[Passage]:
────

October 18, 2016

Ok, another post on the power of email marketing. I am not talking about hounding your customers with tons of emails. I am talking about having a planned, well-executed program that only sends information to your customers THEY WANT. With that said, more and more people are viewing emails on smartphones. This requires a change in the look, tone and style of your promotional emails.

As reported by MediaPost, a new study by Adobe Digital Insights (ADI) shows that email usage is up, driven primarily by consumers’ shift to mobile. The survey found that smartphones have overtaken computers for checking email. Also, email is less formal in a world of texting and emojis.

The Adobe Email Study surveyed over 1,000 white-collar Americans finding that “time spent with email is up 17% year over year. Millennials, consumers ages 18 to 34, spend the most time with email of any age group and 90% rely primarily on their smartphones to do so. Almost 50% of Millennials admitted to checking their email while still in bed in the morning.”

Workers now spend an average of 7.4 hours per weekday on email. Just over four hours are spent checking work-related email and 3.3 hours checking personal email, indicating an ‘always-on’ email culture. Here’s some more stats:

  • 30% of respondents said they see a trend toward emails getting shorter
  • 72% said they have used an emoji in a personal email
  • 69% said that texting has had at least some impact on how they communicate via email

When do they check email?

  • 69% while watching TV or a movie
  • 53% on vacation
  • 45% in the bathroom
  • 44% while on the phone
  • 17% admitted checking while driving

Bottom-line: again, email must be a part of your marketing effort. If you need help with your email program, contact me (Mark@dennettgroup.com). Our monthly programs begin at just $100 a month.



October 3, 2016

A recent story on MEDIA POST caught my eye. Smartwatches will probably sell 20 million units this year and they are expected to ship 32% annually over the next five years, according to a new report by BI Intelligence. By 2021, the number of independently smartwatches will hit 30 million. Also, more and more smartwatches can be used to pay for things. So, what is wrong with this picture? The catch is that smartwatch growth faces a number of barriers to adoption according to the MEDIA POST story:

Limited perceived value – An earlier BI Intelligence study found that 51% of consumers didn’t see the point of owning a smartwatch.

Smartwatches are not fashionable – The wrist devices are not yet an attractive accessory, like luxury traditional watches.

Who needs or wants all that data – Having employees gain access to large volumes of data is not enough to generate savings for many businesses. Hence, companies are less inclined to provide wearable devices for employees. In fact, many businesses are concerned about security. Different watches also run on different operating systems, which can cause some headaches for technical departments.

The marketing lesson here: if you are introducing a new product you need to research and understand the barriers to adoption even if sales are promising. Most firms do some new product research, but I suspect that do not do barriers to adoption research. They should.

────

[Requirement 1]: Reproduce the marketing blog posts word for word, beginning at the words "As reported by" and stopping after the words "of texting and emojis.".
[Requirement 2]: According to the marketing blog posts, how many hours per weekday do workers spend on email on average?
[Requirement 3]: Go on writing the marketing blog posts, picking up after their last sentence.

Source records
────

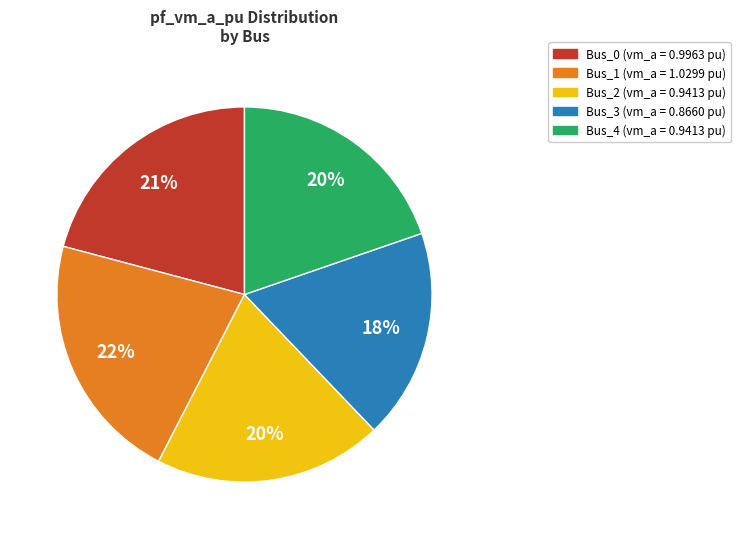

Is there any slice that represents more than half of the pie?

No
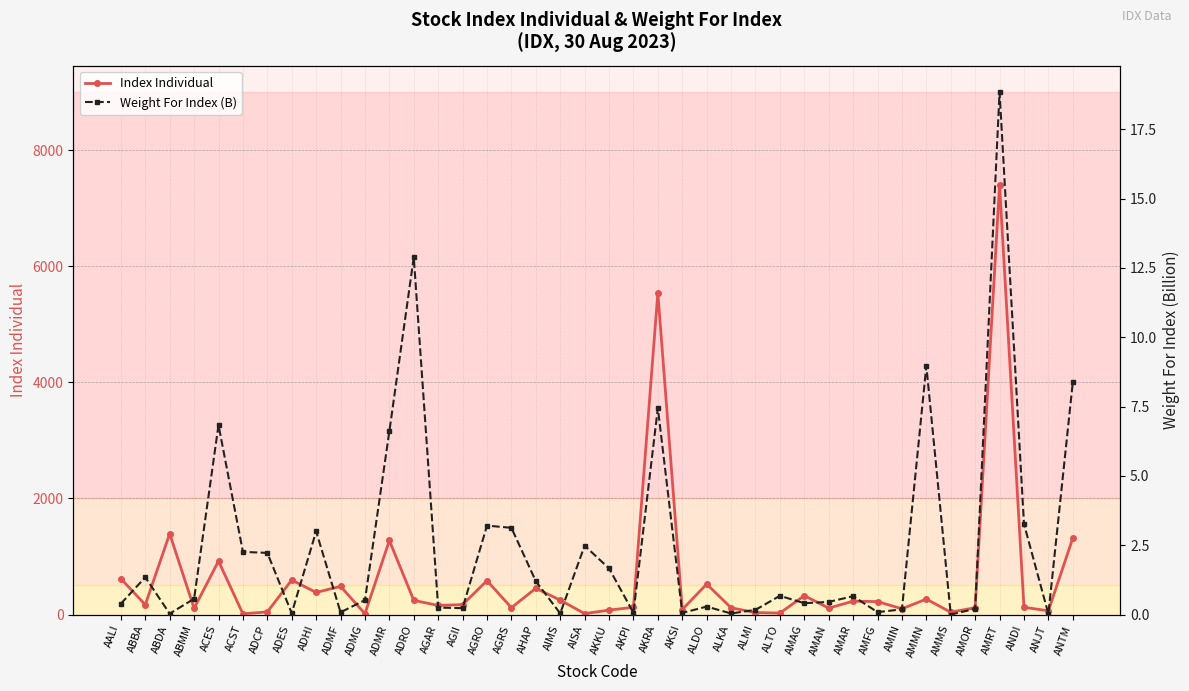

True or false: Index Individual and Weight For Index (B) cross at least once.

False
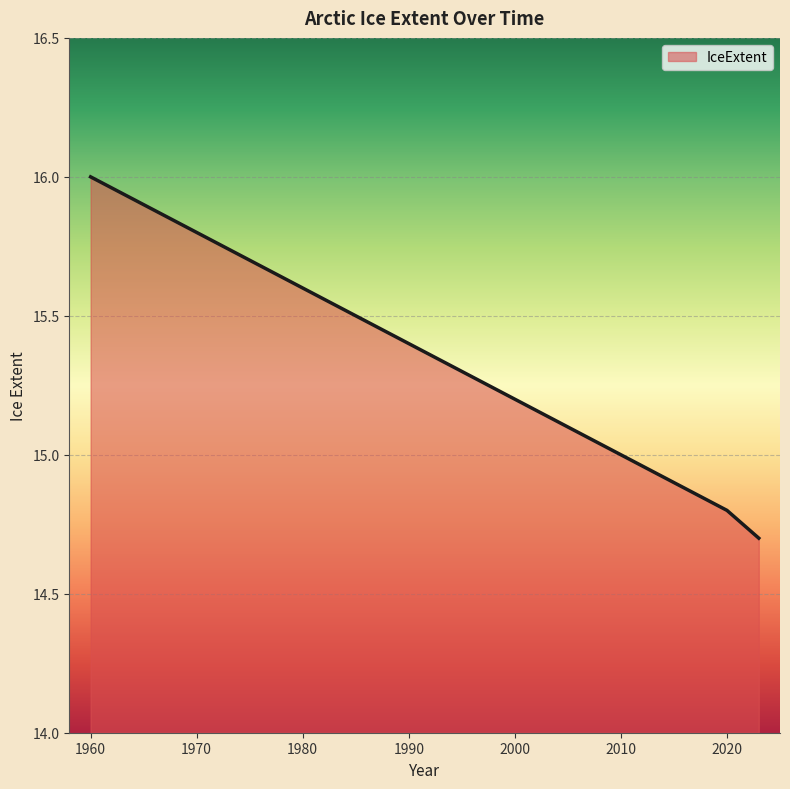

Reading left to right, what are all the values shown in this chart?

16.0	15.8	15.6	15.4	15.2	15.0	14.8	14.7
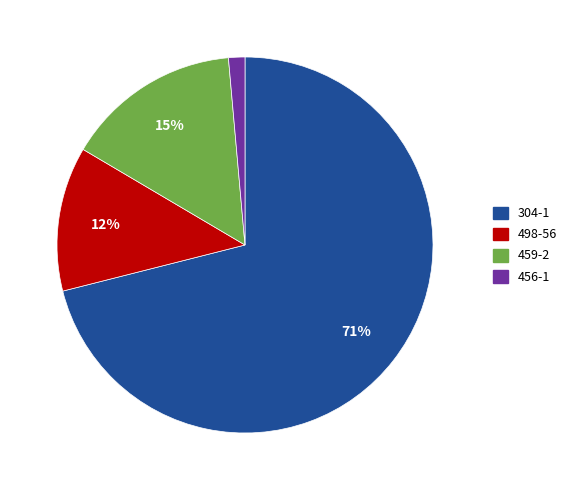

True or false: 304-1 accounts for 84% of the total.

False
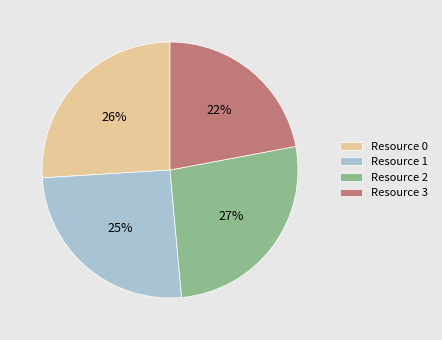

To the nearest percent, what is the difference between the Resource 3 and Resource 1 slice percentages?

3%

────

[Answer 1]:
As reported by MediaPost, a new study by Adobe Digital Insights (ADI) shows that email usage is up, driven primarily by consumers’ shift to mobile. The survey found that smartphones have overtaken computers for checking email. Also, email is less formal in a world of texting and emojis.

[Answer 2]: An average of 7.4 hours per weekday.

[Answer 3]:
September 23, 2016

I am constantly telling companies to be very careful about asking their marketing department, ad agency or marketing firm to conduct market research. Why? They can have a vested interest in showing you positive results. You really need a third-party working with your marketing team to develop, conduct and analysis research data. This is especially true for online analysis. Yes, Google, Facebook and Yahoo love to share their metrics, but perhaps this is because they are faking it.

CASE IN POINT: For two years, Facebook overestimated to ad agency and firms the average amount of time people spent watching Facebook videos. They finally disclosed that a key metric was accidentally artificially inflated by only including videos viewed for more than three seconds. This may have caused Facebook to overestimate average time spent watching videos by 60% to 80%. Facebook’s solution? A new name for a new metric for what was meant to be measured in the first place.

As reported by the Wall St. Journal, this “miscalculation means marketers may have misjudged the performance of their video ads as well as decisions to move budgets into Facebook, while publishers who post videos on the platform are also affected. Maybe it’s time for the internet’s so-called walled gardens to finally allow true third-party verification of their data.”

Totally agree. I think that is one reason why our research business is growing. More and more people want real data that they can count on.



September 8, 2016

I’ve been struggling for the past three weeks with upgrading my computer and changing from Windows 7 to Windows 10. Not a fun task. The learning curve hasn’t been easy. I constantly ask myself, why did Microsoft have to change a product I liked?

Then along comes Apple with their new iPhone 7 which now lacks a headphone jack. Now isn’t that super convenient for the billion people who currently own an iPhone! Don’t worry, Apple will sell you a blue tooth headset for an extra $150 to all those users that want a new phone. Or you can simply make a daily decision, “should I charge my phone or listen to music” since the same jack is used for both.

I agree with Megan McArdle, a columnist for Bloomberg View, that did an opinion piece for Ad Age: “Apple’s move represents a trivial gain for a large loss: the vital commodity that economists call option value.”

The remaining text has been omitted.